Let’s break down what it takes to start barbell training because there’s a lot of misconceptions out there about it and it can be very intimidating to start.
Barbells aren’t necessary or right for every body, and most healthy individuals might not need to learn more than just a few basic barbell exercises in their lifetime. It all depends on your goals and where you’re at in your fitness journey. I for one didn’t really get into heavy barbell training until I started Olympic weightlifting. Up until then I had only done back and front squats with the barbell and that was good enough for me.
However, if you’re curious about barbell training and want to get comfortable with it, there’s a few key points you should know about getting there.
Start with the right equipment
Much like getting a college degree doesn’t actually prepare you for the workforce, having worked out for years on the machines or in a team sport capacity doesn’t actually mean you’re ready to pick up a barbell. You have to start at entry-level like everyone else and earn your right to barbell training.
That means learning how to move well, building strength, and getting enough weight training experience under your belt with tools like dumbbells and kettlebells. These are the easiest way to progress into barbell training without actually touching a barbell, and generally how I progress most of my clients.
Build a solid base first
The easiest way to build a strong foundation of good movement and strength is to work with someone who knows it better than you. Maybe that’s a personal trainer, attending a group fitness class, or following a structured program that takes you from bodyweight to dumbbells to barbells. I don’t recommend doing it alone but if you must learn about good barbell form and technique on your own then make sure you’re looking to credible coaches online. I recommend Steph Gaudreau, Annie Miller, Tony Gentilcore, Michael Anderson, Eric Cressey, Molly Galbraith (from Girls Gone Strong), just to name a few.
Training is a patience game and anyone who’s lifted long enough can probably tell you they didn’t reach the barbell stages until maybe months or years of working out consistently. Starting with dumbbells is the easiest and least intimidating way I can think to start building your confidence, strength, and ability to take on the barbell. It’s also safer than picking up a barbell on Day 1 because let’s face it, barbells are very dangerous pieces of equipment.
Plan your accessory work with intention
This is something I heard from the guys over at Active Life podcast and I couldn’t agree more. Do you know why you’re doing a certain accessory exercise? Are you doing barbell hip thrusts because you saw Kate Upton do it on Instagram? Are you doing inverted rows because it looks really cool and tough? Are you jumping all over a damn stability ball because you want to join the circus? (maybe you do….)

> Extracted information:
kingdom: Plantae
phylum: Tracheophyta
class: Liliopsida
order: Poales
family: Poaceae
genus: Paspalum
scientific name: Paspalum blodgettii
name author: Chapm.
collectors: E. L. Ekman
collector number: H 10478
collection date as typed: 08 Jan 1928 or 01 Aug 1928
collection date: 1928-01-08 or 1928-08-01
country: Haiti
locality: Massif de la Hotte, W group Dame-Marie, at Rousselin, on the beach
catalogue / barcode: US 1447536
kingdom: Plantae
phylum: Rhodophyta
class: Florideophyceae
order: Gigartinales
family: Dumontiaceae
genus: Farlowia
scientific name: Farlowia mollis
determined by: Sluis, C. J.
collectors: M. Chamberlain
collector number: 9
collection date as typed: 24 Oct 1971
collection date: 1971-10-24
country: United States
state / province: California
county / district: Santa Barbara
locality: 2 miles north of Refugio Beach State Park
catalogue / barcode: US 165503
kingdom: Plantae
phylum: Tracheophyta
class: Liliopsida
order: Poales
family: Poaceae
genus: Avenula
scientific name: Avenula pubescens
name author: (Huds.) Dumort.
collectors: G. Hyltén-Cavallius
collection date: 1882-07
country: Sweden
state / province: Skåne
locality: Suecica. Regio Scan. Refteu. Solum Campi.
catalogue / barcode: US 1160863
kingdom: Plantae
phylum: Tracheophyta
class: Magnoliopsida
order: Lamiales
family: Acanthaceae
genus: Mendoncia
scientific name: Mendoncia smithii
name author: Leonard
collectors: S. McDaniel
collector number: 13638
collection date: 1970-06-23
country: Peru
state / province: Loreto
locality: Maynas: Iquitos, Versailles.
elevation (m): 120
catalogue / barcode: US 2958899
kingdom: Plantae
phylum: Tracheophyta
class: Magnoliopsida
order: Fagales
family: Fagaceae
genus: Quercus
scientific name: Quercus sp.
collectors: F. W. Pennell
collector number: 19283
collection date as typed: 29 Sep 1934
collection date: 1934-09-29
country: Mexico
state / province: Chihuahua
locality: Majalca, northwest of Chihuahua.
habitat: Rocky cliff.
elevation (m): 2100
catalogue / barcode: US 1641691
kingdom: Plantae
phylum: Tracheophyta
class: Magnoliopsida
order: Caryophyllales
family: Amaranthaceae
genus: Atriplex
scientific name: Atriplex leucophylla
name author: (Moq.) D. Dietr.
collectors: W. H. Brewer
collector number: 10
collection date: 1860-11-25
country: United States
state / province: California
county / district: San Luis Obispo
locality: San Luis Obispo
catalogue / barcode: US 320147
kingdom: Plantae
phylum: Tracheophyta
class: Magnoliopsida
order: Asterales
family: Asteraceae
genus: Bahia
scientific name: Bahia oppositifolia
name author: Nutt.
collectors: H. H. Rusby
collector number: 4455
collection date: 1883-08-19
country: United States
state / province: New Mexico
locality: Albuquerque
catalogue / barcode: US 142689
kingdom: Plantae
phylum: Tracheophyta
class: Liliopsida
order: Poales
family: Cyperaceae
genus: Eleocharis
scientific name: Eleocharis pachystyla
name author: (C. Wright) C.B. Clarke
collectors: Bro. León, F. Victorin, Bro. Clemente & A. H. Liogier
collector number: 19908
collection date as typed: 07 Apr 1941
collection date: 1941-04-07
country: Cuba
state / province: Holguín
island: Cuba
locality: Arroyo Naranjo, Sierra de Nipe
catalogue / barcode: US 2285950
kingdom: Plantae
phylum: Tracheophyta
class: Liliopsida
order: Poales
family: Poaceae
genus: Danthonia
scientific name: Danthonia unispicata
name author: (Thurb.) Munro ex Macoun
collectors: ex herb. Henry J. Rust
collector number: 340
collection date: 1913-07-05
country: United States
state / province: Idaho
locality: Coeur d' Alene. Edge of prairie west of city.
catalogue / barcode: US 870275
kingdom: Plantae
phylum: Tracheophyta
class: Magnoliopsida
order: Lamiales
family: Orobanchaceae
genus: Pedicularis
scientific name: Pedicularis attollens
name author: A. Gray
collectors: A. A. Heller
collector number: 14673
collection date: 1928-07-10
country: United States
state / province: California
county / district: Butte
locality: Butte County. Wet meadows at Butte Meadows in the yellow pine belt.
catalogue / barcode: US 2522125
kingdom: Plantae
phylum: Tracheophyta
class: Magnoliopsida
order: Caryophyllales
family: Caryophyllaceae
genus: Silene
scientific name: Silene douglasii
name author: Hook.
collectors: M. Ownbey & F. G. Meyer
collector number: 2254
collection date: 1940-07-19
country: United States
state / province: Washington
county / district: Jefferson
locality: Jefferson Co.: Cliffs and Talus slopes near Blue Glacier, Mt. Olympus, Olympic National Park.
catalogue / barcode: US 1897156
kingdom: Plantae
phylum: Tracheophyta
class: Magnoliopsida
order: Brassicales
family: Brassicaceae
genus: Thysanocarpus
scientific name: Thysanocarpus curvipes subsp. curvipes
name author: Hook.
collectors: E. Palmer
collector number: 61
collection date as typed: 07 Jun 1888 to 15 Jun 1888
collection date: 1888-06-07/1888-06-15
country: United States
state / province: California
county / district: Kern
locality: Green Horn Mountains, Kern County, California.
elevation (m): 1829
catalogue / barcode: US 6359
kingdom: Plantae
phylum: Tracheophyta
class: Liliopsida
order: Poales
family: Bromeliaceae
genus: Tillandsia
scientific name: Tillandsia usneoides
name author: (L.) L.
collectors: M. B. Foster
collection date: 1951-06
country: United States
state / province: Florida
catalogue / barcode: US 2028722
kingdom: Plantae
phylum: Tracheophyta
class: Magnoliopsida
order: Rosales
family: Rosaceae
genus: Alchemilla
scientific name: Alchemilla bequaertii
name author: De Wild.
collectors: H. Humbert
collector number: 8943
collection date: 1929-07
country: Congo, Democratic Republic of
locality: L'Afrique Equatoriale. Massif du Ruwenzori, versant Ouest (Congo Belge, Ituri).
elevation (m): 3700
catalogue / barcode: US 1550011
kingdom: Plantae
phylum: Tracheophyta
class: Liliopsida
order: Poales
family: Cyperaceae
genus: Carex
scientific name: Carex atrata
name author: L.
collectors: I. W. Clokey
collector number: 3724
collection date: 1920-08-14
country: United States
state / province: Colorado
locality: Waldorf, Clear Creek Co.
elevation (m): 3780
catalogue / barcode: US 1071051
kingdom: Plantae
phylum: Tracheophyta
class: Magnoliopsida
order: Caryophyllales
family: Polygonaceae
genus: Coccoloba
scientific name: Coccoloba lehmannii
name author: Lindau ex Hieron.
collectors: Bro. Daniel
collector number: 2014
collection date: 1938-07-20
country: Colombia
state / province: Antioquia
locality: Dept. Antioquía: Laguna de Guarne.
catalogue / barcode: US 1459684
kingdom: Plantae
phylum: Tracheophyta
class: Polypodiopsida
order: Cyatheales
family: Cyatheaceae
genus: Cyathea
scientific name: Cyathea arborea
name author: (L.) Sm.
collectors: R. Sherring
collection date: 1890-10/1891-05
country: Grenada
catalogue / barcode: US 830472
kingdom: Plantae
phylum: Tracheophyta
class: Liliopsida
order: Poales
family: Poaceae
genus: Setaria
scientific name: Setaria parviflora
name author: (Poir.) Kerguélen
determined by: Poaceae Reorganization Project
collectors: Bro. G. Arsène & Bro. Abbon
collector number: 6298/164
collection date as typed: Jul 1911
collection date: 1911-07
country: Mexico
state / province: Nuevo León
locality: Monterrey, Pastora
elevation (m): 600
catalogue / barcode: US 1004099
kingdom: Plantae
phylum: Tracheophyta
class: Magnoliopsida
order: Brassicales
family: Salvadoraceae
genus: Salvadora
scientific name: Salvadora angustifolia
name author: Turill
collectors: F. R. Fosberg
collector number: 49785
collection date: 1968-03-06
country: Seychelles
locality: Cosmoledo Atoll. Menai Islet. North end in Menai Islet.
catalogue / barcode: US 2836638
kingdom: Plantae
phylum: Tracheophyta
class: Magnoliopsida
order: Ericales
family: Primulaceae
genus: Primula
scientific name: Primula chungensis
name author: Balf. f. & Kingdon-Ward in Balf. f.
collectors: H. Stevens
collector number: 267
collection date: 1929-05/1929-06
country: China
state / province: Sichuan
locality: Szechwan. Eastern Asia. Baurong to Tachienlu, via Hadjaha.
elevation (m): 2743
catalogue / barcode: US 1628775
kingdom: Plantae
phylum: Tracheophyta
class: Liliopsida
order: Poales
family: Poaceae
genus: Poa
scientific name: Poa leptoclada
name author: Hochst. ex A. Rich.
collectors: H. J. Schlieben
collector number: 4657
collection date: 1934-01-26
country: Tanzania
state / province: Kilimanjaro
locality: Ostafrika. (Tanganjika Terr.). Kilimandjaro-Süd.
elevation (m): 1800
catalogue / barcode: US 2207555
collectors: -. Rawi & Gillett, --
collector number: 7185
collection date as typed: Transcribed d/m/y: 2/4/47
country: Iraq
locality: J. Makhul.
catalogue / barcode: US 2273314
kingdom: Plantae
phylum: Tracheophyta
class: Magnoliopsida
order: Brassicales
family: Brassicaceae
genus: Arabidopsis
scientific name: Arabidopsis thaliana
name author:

> Set exercise:
Reproduce the barbell training text word for word, everything from "Let’s break down" down to "about getting there.".

> The solution:
Let’s break down what it takes to start barbell training because there’s a lot of misconceptions out there about it and it can be very intimidating to start.
Barbells aren’t necessary or right for every body, and most healthy individuals might not need to learn more than just a few basic barbell exercises in their lifetime. It all depends on your goals and where you’re at in your fitness journey. I for one didn’t really get into heavy barbell training until I started Olympic weightlifting. Up until then I had only done back and front squats with the barbell and that was good enough for me.
However, if you’re curious about barbell training and want to get comfortable with it, there’s a few key points you should know about getting there.